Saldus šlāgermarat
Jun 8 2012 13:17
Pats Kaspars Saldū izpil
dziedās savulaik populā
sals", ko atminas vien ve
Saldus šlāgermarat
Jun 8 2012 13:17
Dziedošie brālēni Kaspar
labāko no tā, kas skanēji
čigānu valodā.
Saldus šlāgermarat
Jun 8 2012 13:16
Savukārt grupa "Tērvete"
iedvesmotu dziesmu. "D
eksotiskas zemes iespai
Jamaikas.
...
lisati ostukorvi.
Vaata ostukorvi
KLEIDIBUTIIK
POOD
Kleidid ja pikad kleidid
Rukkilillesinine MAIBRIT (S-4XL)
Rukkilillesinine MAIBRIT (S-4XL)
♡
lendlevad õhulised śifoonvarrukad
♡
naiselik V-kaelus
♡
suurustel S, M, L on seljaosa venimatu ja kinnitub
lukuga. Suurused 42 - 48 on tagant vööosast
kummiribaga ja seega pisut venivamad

Work order
Copy the entries line for line, starting at the line containing "lisati ostukorvi." and ending at the line containing "kummiribaga ja seega pisut venivamad", with both of those lines included.

Answer space
lisati ostukorvi.
Vaata ostukorvi
KLEIDIBUTIIK
POOD
Kleidid ja pikad kleidid
Rukkilillesinine MAIBRIT (S-4XL)
Rukkilillesinine MAIBRIT (S-4XL)
♡
lendlevad õhulised śifoonvarrukad
♡
naiselik V-kaelus
♡
suurustel S, M, L on seljaosa venimatu ja kinnitub
lukuga. Suurused 42 - 48 on tagant vööosast
kummiribaga ja seega pisut venivamad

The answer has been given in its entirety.